Jackson has the ability to immediately become the best two-way player on the Suns roster. He can potentially guard multiple positions, run the floor with great energy, rebound on both ends, and give the team the wing help it so desperately needs (particularly on the defensive end).

However, forward T.J. Warren is the third scoring option on the roster right now, and even with his history of injuries (a fractured thumb in 2014, a fractured foot in March of 2016, and a minor head injury in November of last season) he has steadily and quietly developed into a very good player.

But do the Suns really  know what they have in Warren? Based on his number of games played, maybe not. The 24-year-old will be a restricted free agent after the 2017-18 NBA season, and the stage is set for him to put it all together this season.

Warren scores in bunches from mid-range, by cutting to the basket, in transition, and on misses. This fits directly in with the Suns’ style of play.

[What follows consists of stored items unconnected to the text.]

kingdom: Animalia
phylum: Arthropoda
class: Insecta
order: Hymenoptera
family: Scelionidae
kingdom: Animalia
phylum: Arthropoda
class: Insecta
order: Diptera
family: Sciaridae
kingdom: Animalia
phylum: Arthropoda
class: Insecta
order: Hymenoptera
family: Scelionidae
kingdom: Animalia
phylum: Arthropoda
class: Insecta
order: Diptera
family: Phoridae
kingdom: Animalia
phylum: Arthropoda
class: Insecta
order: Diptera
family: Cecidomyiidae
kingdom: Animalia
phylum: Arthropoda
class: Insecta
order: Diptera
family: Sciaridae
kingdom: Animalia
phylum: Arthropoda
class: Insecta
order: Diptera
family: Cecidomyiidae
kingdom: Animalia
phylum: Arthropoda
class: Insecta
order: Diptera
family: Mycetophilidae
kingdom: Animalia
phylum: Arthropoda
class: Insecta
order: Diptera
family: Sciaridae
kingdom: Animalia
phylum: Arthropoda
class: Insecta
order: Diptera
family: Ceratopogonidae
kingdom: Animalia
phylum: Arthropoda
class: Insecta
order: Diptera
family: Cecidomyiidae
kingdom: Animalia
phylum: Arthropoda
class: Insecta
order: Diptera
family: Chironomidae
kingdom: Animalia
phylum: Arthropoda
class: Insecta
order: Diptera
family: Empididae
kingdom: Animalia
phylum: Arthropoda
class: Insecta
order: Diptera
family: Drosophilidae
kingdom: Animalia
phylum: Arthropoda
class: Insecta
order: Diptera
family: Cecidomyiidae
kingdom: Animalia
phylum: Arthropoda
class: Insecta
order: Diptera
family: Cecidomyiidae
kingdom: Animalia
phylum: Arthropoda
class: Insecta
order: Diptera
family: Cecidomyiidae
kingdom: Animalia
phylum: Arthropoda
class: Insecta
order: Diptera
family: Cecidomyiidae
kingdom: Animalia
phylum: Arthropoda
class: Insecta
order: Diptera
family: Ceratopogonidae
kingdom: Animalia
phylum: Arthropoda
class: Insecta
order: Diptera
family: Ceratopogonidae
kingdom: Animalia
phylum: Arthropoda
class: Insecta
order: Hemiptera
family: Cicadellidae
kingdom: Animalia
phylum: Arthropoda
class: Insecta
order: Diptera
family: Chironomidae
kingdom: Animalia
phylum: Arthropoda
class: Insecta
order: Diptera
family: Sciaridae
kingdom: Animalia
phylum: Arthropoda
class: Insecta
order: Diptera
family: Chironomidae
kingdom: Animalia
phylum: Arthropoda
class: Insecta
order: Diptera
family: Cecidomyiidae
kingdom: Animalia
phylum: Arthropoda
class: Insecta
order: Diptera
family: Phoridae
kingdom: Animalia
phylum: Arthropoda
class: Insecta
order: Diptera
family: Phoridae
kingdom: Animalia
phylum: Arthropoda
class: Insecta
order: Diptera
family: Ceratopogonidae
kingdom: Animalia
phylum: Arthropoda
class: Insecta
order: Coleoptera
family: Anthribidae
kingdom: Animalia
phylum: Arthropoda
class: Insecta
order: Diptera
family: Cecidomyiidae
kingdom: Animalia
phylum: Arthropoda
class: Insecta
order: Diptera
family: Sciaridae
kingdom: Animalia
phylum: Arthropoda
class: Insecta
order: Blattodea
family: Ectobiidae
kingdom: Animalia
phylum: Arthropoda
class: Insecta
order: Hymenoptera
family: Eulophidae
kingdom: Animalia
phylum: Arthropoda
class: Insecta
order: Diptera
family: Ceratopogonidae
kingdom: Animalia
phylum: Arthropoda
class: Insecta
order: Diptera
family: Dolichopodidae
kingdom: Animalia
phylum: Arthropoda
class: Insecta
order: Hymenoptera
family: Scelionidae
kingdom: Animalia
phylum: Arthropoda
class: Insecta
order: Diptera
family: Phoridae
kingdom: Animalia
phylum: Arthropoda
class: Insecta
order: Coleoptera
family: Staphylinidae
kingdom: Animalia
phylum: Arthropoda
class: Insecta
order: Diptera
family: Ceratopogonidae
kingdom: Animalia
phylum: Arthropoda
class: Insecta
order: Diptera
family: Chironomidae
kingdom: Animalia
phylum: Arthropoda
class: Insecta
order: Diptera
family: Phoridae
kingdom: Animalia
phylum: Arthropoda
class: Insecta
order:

But with Jackson now on the roster, Warren’s name is coming up in trade rumors and the question of whether or not he’ll accept a sixth-man role could define his future. In three seasons, Warren’s played in only 153 of 246 games, and one can only wonder how he’d look for a full season in a Suns uniform.

After returning from the head injury, Suns General Manager Ryan McDonough told Burns and Gambo of Arizona Sports 98.7 FM last December, “he’s been probably our most consistent two-way player and our best scorer in terms of efficiency, and just being able to get a bucket to stop an opposing run or to start a run of our own in the half court.”

McDonough reiterated last March that “his field-goal percentage from the All-Star break is off the charts. He’s improved his rebounding, especially defensively, which is what we need with (center) Tyson (Chandler) out and (Coach) Earl (Watson) playing a smaller lineup. We’ve been very happy with his progress.”

Fast forward four months and McDonough and company are now poised to make a move(s) via free agency and or trade. A move(s) that will likely affect Warren’s playing time and role. Unrestricted free agents (F) Blake Griffin and (F) Paul Milsap meet with Phoenix this weekend, and forward Andre Iguodala is also drawing interest from the Suns.

With the addition of Jackson and any one of those three possible free agent signings, Warren’s resiliency and competitiveness will be tested. He’s accepted his role thus far in Phoenix, but all good NBA players view themselves as starters.

Warren saw time at power forward last season, when center Tyson Chandler was shut down early.

"“Everybody knows I can score, so I just want do all the other things that keep me on the floor.” ” Keep the coaches trusting me, and obviously defense and rebounding are big keys,” said Warren."

Over a 12-game span in February and March, Warren shot 61.3 percent, including 66.7 percent from two-point range. During this stretch his minutes went from 29 to 34.3, and he averaged 17.5 points and 7.7 rebounds per game.

Forwards Dragan Bender and Josh Jackson are projected as versatile wings, which may work well with Warren’s ability to find open lanes to score. Jackson particularly has shown an ability to create for teammates at the University of Kansas, and Coach Earl Watson plans to experiment with Bender as a point-forward facilitator.

Warren’s bid for a starting role will require improved three-point shooting (26 percent last season), better defense, and consistent rebounding on both ends. It will be interesting to see how he and Jackson play together. Tony Buckets has active hands and a seemingly growing desire to improve defensively, and Jackson will undoubtedly increase that desire. Whether he truly accepts a sixth man role is a question mark, but either way the starting small forward position is still T.J. Warren’s to lose.